Rational Design of Oxazolonylflavone Derivatives as Novel CDK4/9 Inhibitors with Potent Antitumor Efficacy and Oral Bioavailability

CDK4 and CDK9 are key kinases governing cell cycle progression and transcriptional regulation, respectively. Accumulating evidence supports the therapeutic potential of their concurrent inhibition in oncology. Screening of our in-house natural product library identified kushenmin K, a flavonoid with modest CDK inhibitory and antiproliferative activities. A strategy combining scaffold hopping with structure-guided design yielded HS-36, a novel oxazolylflavone derivative, which potently inhibited both CDK4 (IC50 = 18.9 nM) and CDK9 (IC50 = 4.2 nM). This dual activity effectively blocked cell cycle progression and triggered apoptosis by downregulating key downstream effectors, translating into potent antiproliferative activity. Notably, it maintained this potent activity even in CDK4/6 inhibitor-resistant cell models. Furthermore, HS-36 possessed an excellent pharmacokinetic profile, including good oral bioavailability (F = 41.8%), which enabled solid and well-tolerated in vivo antitumor efficacy (TGI = 68.8%) in a MV-4–11 xenograft model. This work not only presents HS-36 as a promising lead compound but also validates our rational approach to optimizing natural product scaffolds.

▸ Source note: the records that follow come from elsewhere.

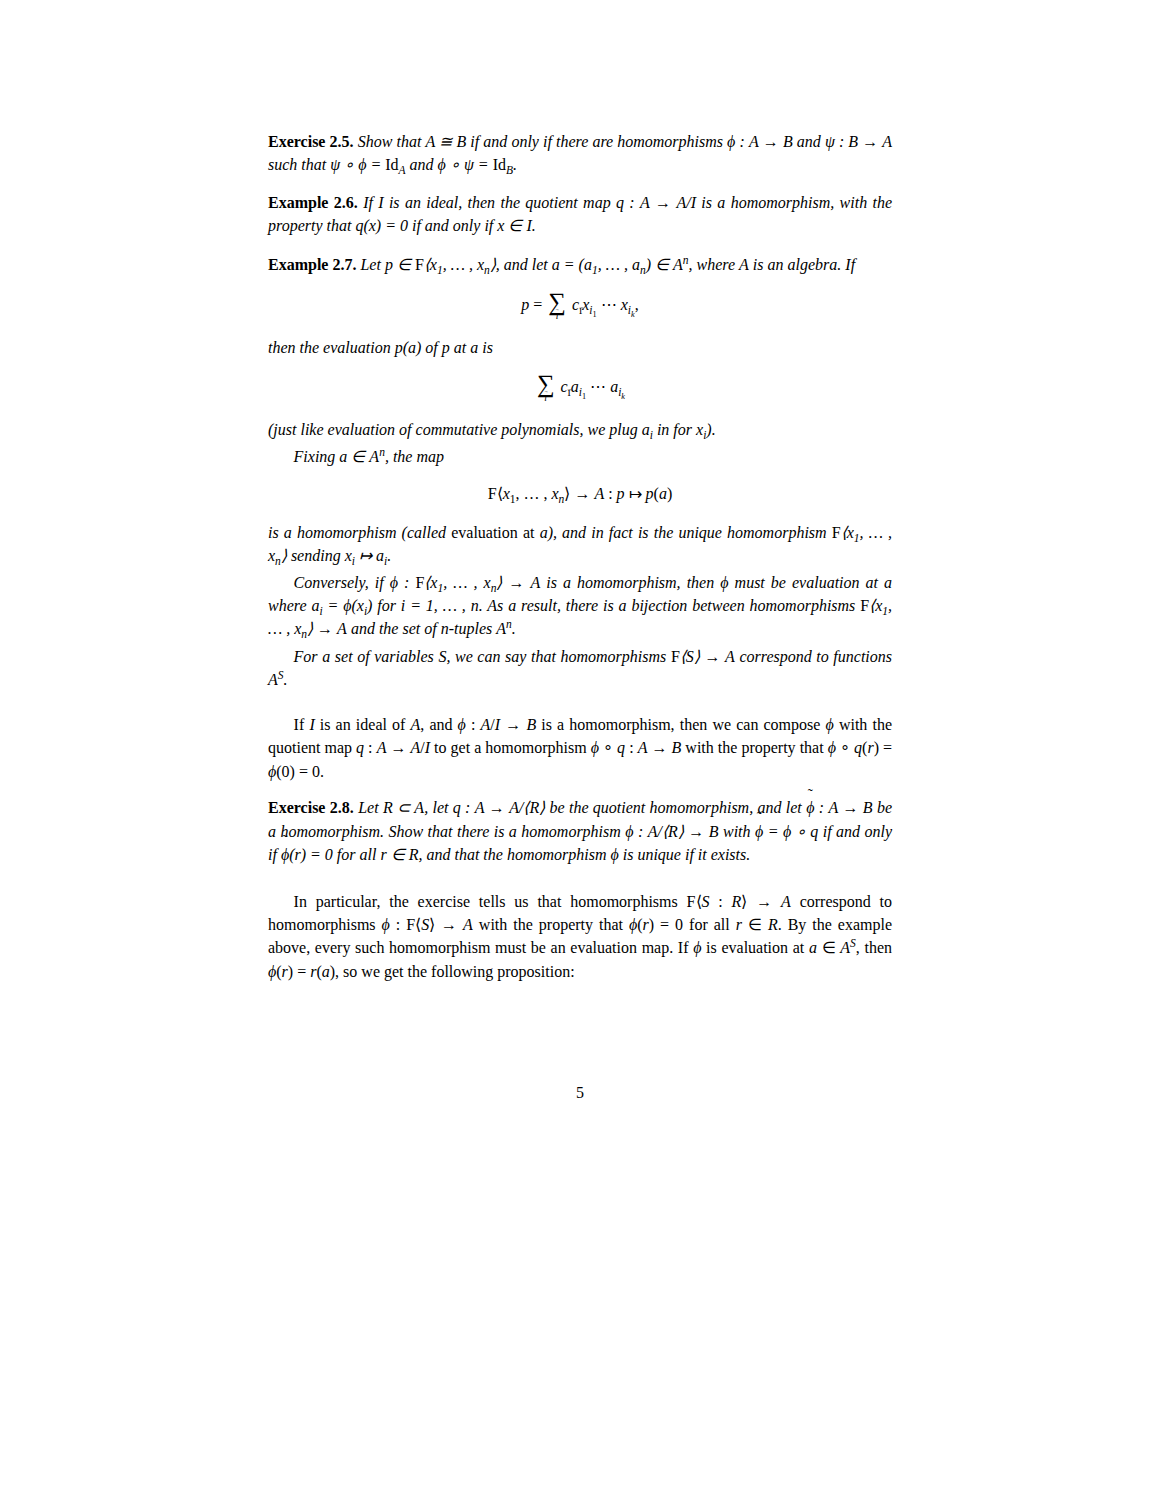Exercise 2.5. Show that A ≅ B if and only if there are homomorphisms ϕ : A → B and ψ : B → A such that ψ ∘ ϕ = IdA and ϕ ∘ ψ = IdB.
Example 2.6. If I is an ideal, then the quotient map q : A → A/I is a homomorphism, with the property that q(x) = 0 if and only if x ∈ I.
Example 2.7. Let p ∈ F⟨x1, … , xn⟩, and let a = (a1, … , an) ∈ An, where A is an algebra. If
p = ∑ı cıxi1 ⋯ xik,
then the evaluation p(a) of p at a is
∑ı cıai1 ⋯ aik
(just like evaluation of commutative polynomials, we plug ai in for xi).
Fixing a ∈ An, the map
F⟨x1, … , xn⟩ → A : p ↦ p(a)
is a homomorphism (called evaluation at a), and in fact is the unique homomorphism F⟨x1, … , xn⟩ sending xi ↦ ai.
Conversely, if ϕ : F⟨x1, … , xn⟩ → A is a homomorphism, then ϕ must be evaluation at a where ai = ϕ(xi) for i = 1, … , n. As a result, there is a bijection between homomorphisms F⟨x1, … , xn⟩ → A and the set of n-tuples An.
For a set of variables S, we can say that homomorphisms F⟨S⟩ → A correspond to functions AS.
If I is an ideal of A, and ϕ : A/I → B is a homomorphism, then we can compose ϕ with the quotient map q : A → A/I to get a homomorphism ϕ ∘ q : A → B with the property that ϕ ∘ q(r) = ϕ(0) = 0.
Exercise 2.8. Let R ⊂ A, let q : A → A/⟨R⟩ be the quotient homomorphism, and let ϕ : A → B be a homomorphism. Show that there is a homomorphism ϕ : A/⟨R⟩ → B with ϕ = ϕ ∘ q if and only if ϕ(r) = 0 for all r ∈ R, and that the homomorphism ϕ is unique if it exists.
In particular, the exercise tells us that homomorphisms F⟨S : R⟩ → A correspond to homomorphisms ϕ : F⟨S⟩ → A with the property that ϕ(r) = 0 for all r ∈ R. By the example above, every such homomorphism must be an evaluation map. If ϕ is evaluation at a ∈ AS, then ϕ(r) = r(a), so we get the following proposition:
5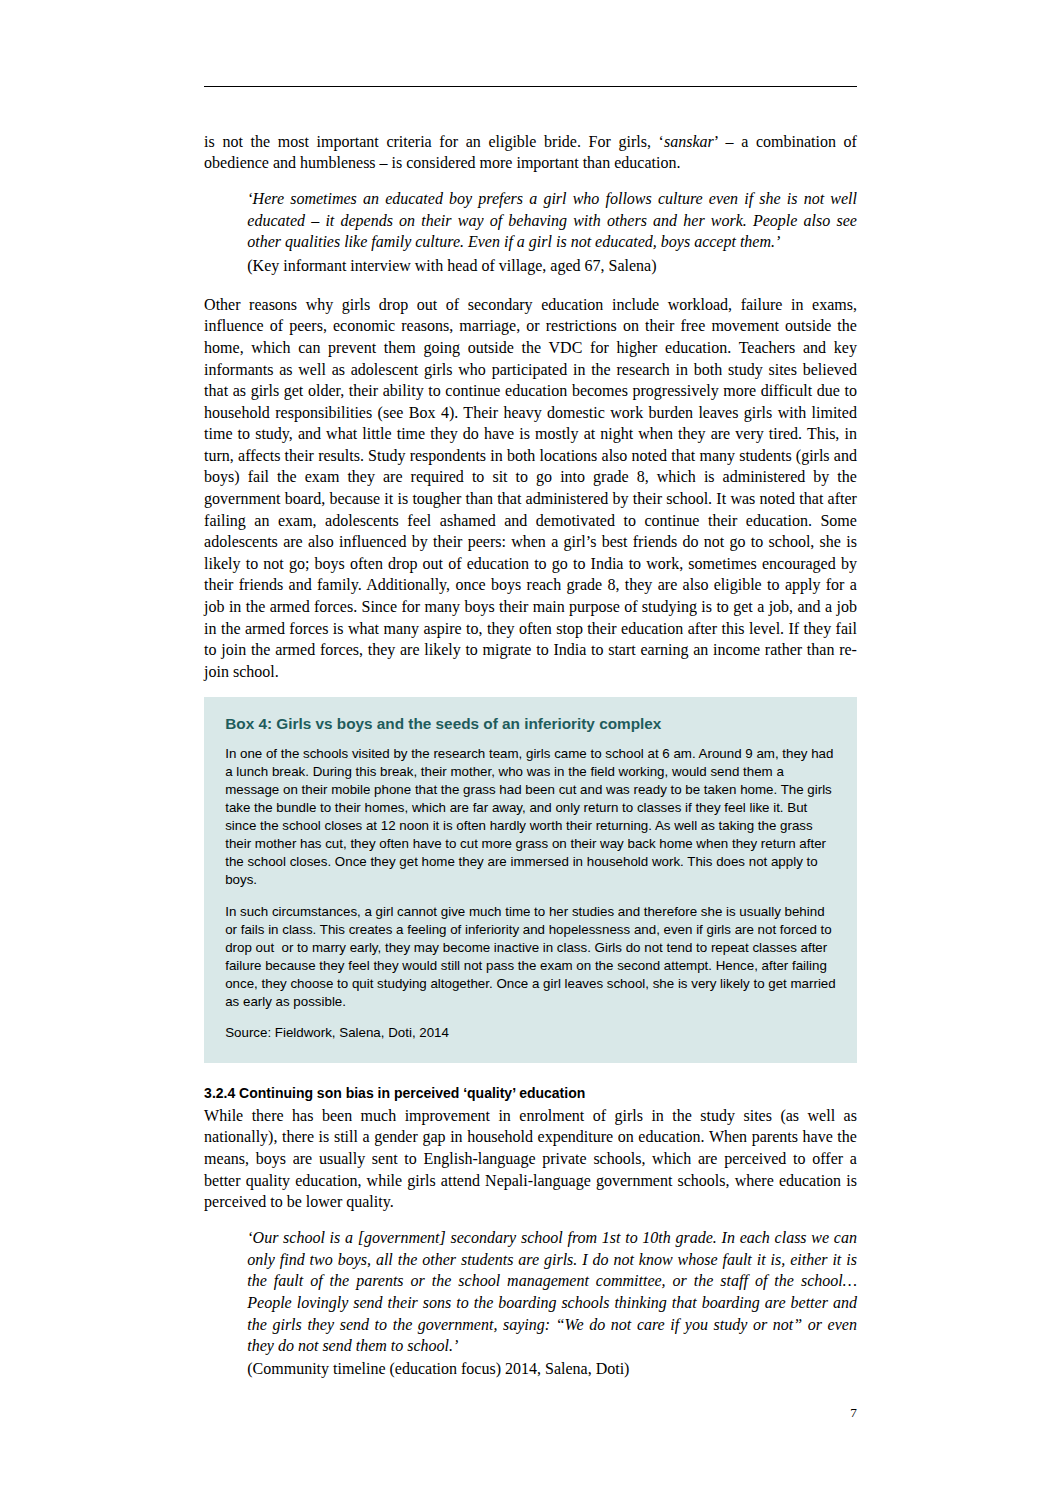is not the most important criteria for an eligible bride. For girls, ‘sanskar’ – a combination of obedience and humbleness – is considered more important than education.
‘Here sometimes an educated boy prefers a girl who follows culture even if she is not well educated – it depends on their way of behaving with others and her work. People also see other qualities like family culture. Even if a girl is not educated, boys accept them.’ (Key informant interview with head of village, aged 67, Salena)
Other reasons why girls drop out of secondary education include workload, failure in exams, influence of peers, economic reasons, marriage, or restrictions on their free movement outside the home, which can prevent them going outside the VDC for higher education. Teachers and key informants as well as adolescent girls who participated in the research in both study sites believed that as girls get older, their ability to continue education becomes progressively more difficult due to household responsibilities (see Box 4). Their heavy domestic work burden leaves girls with limited time to study, and what little time they do have is mostly at night when they are very tired. This, in turn, affects their results. Study respondents in both locations also noted that many students (girls and boys) fail the exam they are required to sit to go into grade 8, which is administered by the government board, because it is tougher than that administered by their school. It was noted that after failing an exam, adolescents feel ashamed and demotivated to continue their education. Some adolescents are also influenced by their peers: when a girl’s best friends do not go to school, she is likely to not go; boys often drop out of education to go to India to work, sometimes encouraged by their friends and family. Additionally, once boys reach grade 8, they are also eligible to apply for a job in the armed forces. Since for many boys their main purpose of studying is to get a job, and a job in the armed forces is what many aspire to, they often stop their education after this level. If they fail to join the armed forces, they are likely to migrate to India to start earning an income rather than re-join school.
Box 4: Girls vs boys and the seeds of an inferiority complex
In one of the schools visited by the research team, girls came to school at 6 am. Around 9 am, they had a lunch break. During this break, their mother, who was in the field working, would send them a message on their mobile phone that the grass had been cut and was ready to be taken home. The girls take the bundle to their homes, which are far away, and only return to classes if they feel like it. But since the school closes at 12 noon it is often hardly worth their returning. As well as taking the grass their mother has cut, they often have to cut more grass on their way back home when they return after the school closes. Once they get home they are immersed in household work. This does not apply to boys.
In such circumstances, a girl cannot give much time to her studies and therefore she is usually behind or fails in class. This creates a feeling of inferiority and hopelessness and, even if girls are not forced to drop out or to marry early, they may become inactive in class. Girls do not tend to repeat classes after failure because they feel they would still not pass the exam on the second attempt. Hence, after failing once, they choose to quit studying altogether. Once a girl leaves school, she is very likely to get married as early as possible.
Source: Fieldwork, Salena, Doti, 2014
3.2.4 Continuing son bias in perceived ‘quality’ education
While there has been much improvement in enrolment of girls in the study sites (as well as nationally), there is still a gender gap in household expenditure on education. When parents have the means, boys are usually sent to English-language private schools, which are perceived to offer a better quality education, while girls attend Nepali-language government schools, where education is perceived to be lower quality.
‘Our school is a [government] secondary school from 1st to 10th grade. In each class we can only find two boys, all the other students are girls. I do not know whose fault it is, either it is the fault of the parents or the school management committee, or the staff of the school… People lovingly send their sons to the boarding schools thinking that boarding are better and the girls they send to the government, saying: “We do not care if you study or not” or even they do not send them to school.’ (Community timeline (education focus) 2014, Salena, Doti)
7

细胞周期蛋白依赖性激酶4（CDK4）与细胞周期蛋白依赖性激酶9（CDK9）分别为调控细胞周期进程与转录调控的关键激酶。越来越多的研究证据表明，同时抑制这两种激酶在肿瘤治疗领域具有潜在应用价值。本研究通过内部天然产物库筛选，发现了苦参素K（kushenmin K）——一种具有中等强度CDK抑制活性与抗增殖活性的黄酮类化合物。本研究采用骨架跃迁结合结构导向设计的策略，得到了新型恶唑基黄酮衍生物HS-36，其可强效抑制CDK4（半数抑制浓度IC50=18.9 nM）与CDK9（半数抑制浓度IC50=4.2 nM）。这种双重抑制活性可通过下调关键下游效应分子，有效阻断细胞周期进程并诱导细胞凋亡，进而展现出强效的抗增殖活性。值得注意的是，即便在CDK4/6抑制剂耐药的细胞模型中，该化合物仍可维持其强效活性。此外，HS-36具备优异的药代动力学特征，包括良好的口服生物利用度（F=41.8%），这使其在MV-4-11异种移植模型中展现出稳定且耐受性良好的体内抗肿瘤药效（肿瘤生长抑制率Tumor Growth Inhibition, TGI=68.8%）。本研究不仅将HS-36开发为极具潜力的先导化合物，同时也验证了我们通过理性设计优化天然产物骨架的策略可行性。